Flavio Favelli – Via Guerrazzi 21
Durante il weekend di Arte Fiera 2018 sarà visibile per l’ultima volta l’ambiente Via Guerrazzi 21.
Comunicato stampa
Non c’è posto più fantasmatico di Via Guerrazzi 21.
Ho vissuto ventisette anni fra il primo e secondo piano in tre appartamenti di questo palazzo. Sono
venuto qui nel 1974. Mettendo insieme tantissimi momenti direi che alla fine ho passato qualche
settimana della mia vita a guardare il giardino interno, le palme a volte con la neve, i fiori del Calicanto
e quelli della Magnolia sempreverde.
Via Guerrazzi 21, insieme alla casa di Pavana, è il luogo dove si sono consumate tutte le faccende della
mia famiglia, una grande opera letteraria, dove sono stato un personaggio centrale; in fondo con me
finisce tutta la storia. Figlio unico e da dieci anni tutore, quasi a difendere e custodire poeticamente e
legalmente tutta questa roba.
Roba perché quello che rimane sono mobili, immobili, oggetti ed immagini di una vicenda infinita.
All’ultimo piano delle scale ripide e buie, ora tinteggiate da un colore da Soprintendenza, non mi
avventuravo mai perché abitava una strana persona, elegante e distinta, sempre con gli occhiali scuri
anche se era buio; il Signor B. era invertito come ammoniva mia nonna Tosca. Nell’altro appartamento
abitavano le Signorine S. due sorelle anziane quasi invisibili di Palermo che contribuivano al silenzio e
all’idea che l’eccezione confermava la regola: in centro a Bologna ci abitavano i bolognesi.

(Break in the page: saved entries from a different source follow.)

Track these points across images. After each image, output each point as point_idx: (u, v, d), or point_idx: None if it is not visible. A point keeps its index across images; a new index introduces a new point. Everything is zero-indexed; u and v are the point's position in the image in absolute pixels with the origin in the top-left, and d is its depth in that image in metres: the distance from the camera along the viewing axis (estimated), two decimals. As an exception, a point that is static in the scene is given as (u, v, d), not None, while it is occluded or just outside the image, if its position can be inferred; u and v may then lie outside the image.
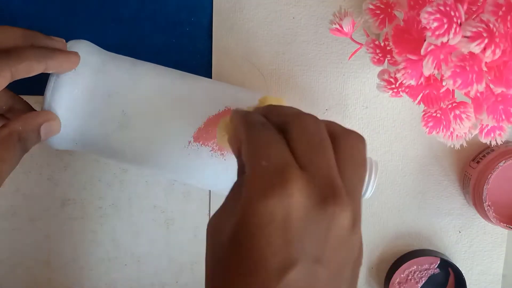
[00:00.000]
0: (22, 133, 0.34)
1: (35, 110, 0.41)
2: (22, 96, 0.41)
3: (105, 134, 0.38)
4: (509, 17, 0.31)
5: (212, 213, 0.50)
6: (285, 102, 0.40)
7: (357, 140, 0.28)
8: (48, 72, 0.36)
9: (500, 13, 0.31)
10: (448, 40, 0.32)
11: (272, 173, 0.24)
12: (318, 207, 0.25)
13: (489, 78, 0.34)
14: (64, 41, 0.39)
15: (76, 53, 0.37)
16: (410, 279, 0.51)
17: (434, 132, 0.39)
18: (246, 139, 0.27)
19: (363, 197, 0.42)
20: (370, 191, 0.41)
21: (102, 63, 0.38)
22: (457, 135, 0.39)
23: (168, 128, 0.38)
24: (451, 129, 0.38)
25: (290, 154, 0.26)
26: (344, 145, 0.28)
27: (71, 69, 0.37)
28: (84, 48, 0.38)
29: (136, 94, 0.38)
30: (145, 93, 0.38)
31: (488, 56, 0.32)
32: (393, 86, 0.38)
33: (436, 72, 0.34)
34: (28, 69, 0.34)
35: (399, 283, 0.51)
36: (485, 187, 0.46)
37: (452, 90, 0.37)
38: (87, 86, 0.37)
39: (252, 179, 0.25)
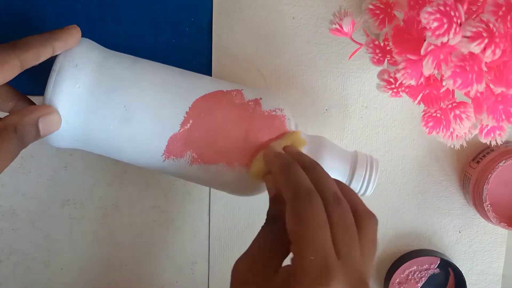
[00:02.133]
0: (19, 126, 0.33)
1: None
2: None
3: (107, 130, 0.38)
4: (509, 17, 0.31)
5: (212, 213, 0.50)
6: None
7: (375, 223, 0.33)
8: (56, 54, 0.36)
9: (500, 13, 0.31)
10: (448, 40, 0.32)
11: (319, 269, 0.28)
12: None
13: (489, 78, 0.34)
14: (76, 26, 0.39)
15: (75, 26, 0.37)
16: (410, 279, 0.51)
17: (434, 132, 0.39)
18: (291, 208, 0.30)
19: (364, 195, 0.42)
20: (370, 189, 0.41)
21: (103, 59, 0.38)
22: (457, 135, 0.39)
23: (169, 124, 0.38)
24: (451, 129, 0.38)
25: (331, 243, 0.29)
26: (367, 229, 0.32)
27: (75, 43, 0.37)
28: (85, 45, 0.38)
29: (138, 89, 0.38)
30: (147, 88, 0.38)
31: (488, 56, 0.32)
32: (393, 86, 0.38)
33: (436, 72, 0.34)
34: (37, 56, 0.34)
35: (399, 283, 0.51)
36: (485, 187, 0.46)
37: (452, 90, 0.37)
38: (88, 81, 0.37)
39: (301, 273, 0.28)
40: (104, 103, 0.37)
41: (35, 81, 0.45)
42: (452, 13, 0.31)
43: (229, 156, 0.38)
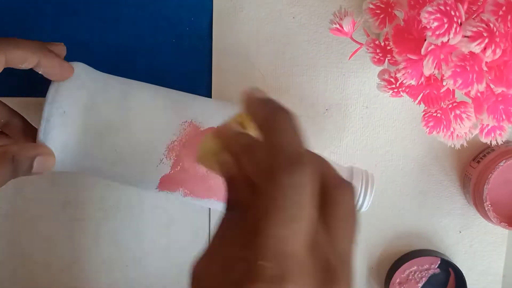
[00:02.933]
0: (16, 156, 0.34)
1: (32, 126, 0.42)
2: (12, 98, 0.41)
3: (99, 168, 0.39)
4: (509, 17, 0.31)
5: (212, 213, 0.50)
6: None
7: (349, 193, 0.27)
8: (38, 70, 0.36)
9: (501, 12, 0.31)
10: (448, 39, 0.32)
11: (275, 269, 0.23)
12: None
13: (489, 78, 0.34)
14: (63, 44, 0.39)
15: (69, 65, 0.37)
16: (411, 279, 0.51)
17: (434, 132, 0.39)
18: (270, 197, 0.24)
19: (359, 211, 0.42)
20: (366, 205, 0.41)
21: (91, 100, 0.37)
22: (457, 135, 0.39)
23: (160, 166, 0.38)
24: (452, 129, 0.38)
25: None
26: (336, 202, 0.26)
27: (62, 78, 0.37)
28: (72, 82, 0.37)
29: (127, 133, 0.37)
30: (136, 130, 0.38)
31: (488, 56, 0.32)
32: (393, 86, 0.38)
33: (436, 72, 0.34)
34: (22, 58, 0.34)
35: (399, 283, 0.51)
36: (485, 187, 0.46)
37: (453, 90, 0.37)
38: (78, 127, 0.37)
39: (256, 275, 0.23)
40: (94, 148, 0.37)
41: (36, 84, 0.45)
42: (453, 13, 0.31)
43: (220, 194, 0.39)
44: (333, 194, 0.26)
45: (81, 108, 0.37)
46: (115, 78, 0.40)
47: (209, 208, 0.50)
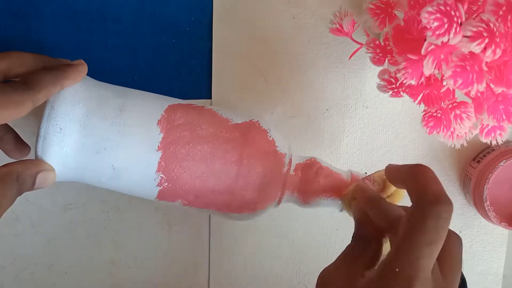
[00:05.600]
0: (21, 175, 0.36)
1: (23, 141, 0.43)
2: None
3: (99, 182, 0.39)
4: (509, 17, 0.31)
5: (212, 215, 0.50)
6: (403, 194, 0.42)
7: (461, 245, 0.34)
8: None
9: (501, 12, 0.31)
10: (448, 40, 0.32)
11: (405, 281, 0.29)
12: None
13: (489, 78, 0.34)
14: (69, 61, 0.39)
15: (83, 63, 0.38)
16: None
17: (434, 132, 0.39)
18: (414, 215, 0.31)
19: None
20: None
21: (87, 115, 0.37)
22: (457, 135, 0.39)
23: (157, 180, 0.39)
24: (452, 129, 0.38)
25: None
26: (452, 249, 0.33)
27: (82, 78, 0.38)
28: (68, 98, 0.37)
29: (124, 148, 0.38)
30: (133, 145, 0.38)
31: (488, 56, 0.32)
32: (394, 86, 0.38)
33: (436, 72, 0.34)
34: (47, 95, 0.36)
35: (399, 283, 0.51)
36: (485, 187, 0.46)
37: (453, 90, 0.37)
38: (74, 143, 0.37)
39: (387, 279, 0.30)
40: (92, 164, 0.38)
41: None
42: (453, 13, 0.31)
43: (217, 207, 0.40)
44: (449, 240, 0.33)
45: (77, 125, 0.37)
46: (110, 90, 0.40)
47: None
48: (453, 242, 0.34)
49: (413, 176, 0.32)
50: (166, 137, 0.38)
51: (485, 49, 0.31)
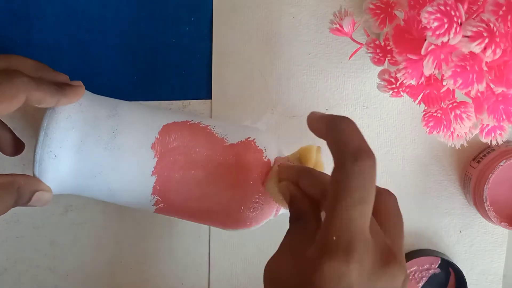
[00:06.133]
0: (21, 188, 0.36)
1: (20, 140, 0.43)
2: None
3: (97, 197, 0.40)
4: (509, 17, 0.31)
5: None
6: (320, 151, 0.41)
7: (395, 198, 0.34)
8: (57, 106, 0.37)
9: (501, 12, 0.31)
10: (448, 39, 0.32)
11: (343, 244, 0.28)
12: (380, 270, 0.29)
13: (489, 77, 0.34)
14: (68, 77, 0.39)
15: (81, 85, 0.38)
16: (411, 279, 0.51)
17: (434, 132, 0.39)
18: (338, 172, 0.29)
19: None
20: None
21: (81, 140, 0.37)
22: (457, 134, 0.39)
23: (151, 201, 0.39)
24: (452, 129, 0.38)
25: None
26: (387, 204, 0.33)
27: (77, 100, 0.38)
28: (62, 123, 0.37)
29: (118, 173, 0.38)
30: (127, 170, 0.38)
31: (488, 56, 0.32)
32: (394, 86, 0.38)
33: (436, 72, 0.34)
34: (41, 99, 0.35)
35: (399, 283, 0.51)
36: (485, 186, 0.46)
37: (453, 90, 0.37)
38: (69, 169, 0.37)
39: (327, 246, 0.28)
40: (88, 186, 0.38)
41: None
42: (453, 13, 0.31)
43: (213, 224, 0.41)
44: (381, 197, 0.32)
45: (72, 150, 0.37)
46: (104, 107, 0.39)
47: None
48: (385, 197, 0.33)
49: (332, 130, 0.30)
50: (160, 162, 0.38)
51: (485, 49, 0.31)
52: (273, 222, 0.50)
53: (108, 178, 0.38)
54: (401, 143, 0.50)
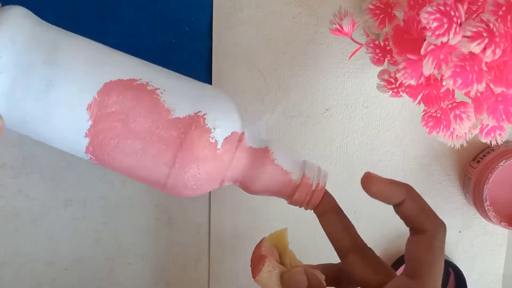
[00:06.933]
0: None
1: None
2: None
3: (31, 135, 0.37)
4: (509, 17, 0.31)
5: (212, 211, 0.50)
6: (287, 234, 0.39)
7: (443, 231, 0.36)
8: None
9: (500, 12, 0.31)
10: (448, 40, 0.32)
11: None
12: None
13: (489, 78, 0.34)
14: None
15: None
16: (411, 279, 0.51)
17: (434, 132, 0.39)
18: None
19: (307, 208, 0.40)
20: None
21: (10, 87, 0.34)
22: (457, 135, 0.39)
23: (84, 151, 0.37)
24: (451, 129, 0.38)
25: None
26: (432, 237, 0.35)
27: None
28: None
29: (51, 126, 0.35)
30: (60, 130, 0.35)
31: (488, 56, 0.32)
32: (393, 86, 0.38)
33: (436, 72, 0.34)
34: None
35: (399, 283, 0.51)
36: (485, 186, 0.46)
37: (452, 90, 0.37)
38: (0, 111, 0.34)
39: None
40: (21, 130, 0.36)
41: None
42: (452, 13, 0.31)
43: (152, 186, 0.38)
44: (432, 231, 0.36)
45: (2, 95, 0.34)
46: (43, 50, 0.35)
47: (209, 206, 0.50)
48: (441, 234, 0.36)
49: (417, 198, 0.35)
50: (94, 126, 0.35)
51: (484, 49, 0.31)
52: (273, 222, 0.50)
53: (41, 128, 0.35)
54: (401, 143, 0.50)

Il primo grande appartamento aveva i pianciti con la veneziana e i soffitti altissimi, uno era affrescato e
mio padre aveva messo due faretti colorati uno giallo e uno blu su un ripiano sopra lo stipite della
porta, a smalto lucido avorio, per dare un effetto scenografico. Una volta mia madre fece un pranzo per
cinque dei mie compagni della scuola media, anche se non ne capii mai il motivo. Da bere c’era
spremuta fresca servita in una brocca-thermos con l’interno in vetro e l’esterno in sughero, lavorata e
argentata. Prima di versare mia madre mescolò per un’ultima volta e il vetro scoppiò, un vetro quasi
specchio, marezzato con riflessi ottone. Una volta il nonno Carlo, marito di Tosca, mi rimproverò
perchè stavo mescolando il tè in senso antiorario. Non si mescola al contrario! mi riprese.
Tutto aveva un verso e un posto per lui, i piloni del mondo si reggevano con la precisa applicazione
delle giuste regole fra cui mescolare in senso orario. Regole chiare di differenti provenienza: buone
maniere, buon gusto, superstizione, Civiltà Cattolica e usanze borghesi.
Restai sempre col dubbio che mia madre, quella volta, mescolò in senso contrario, in modo invertito.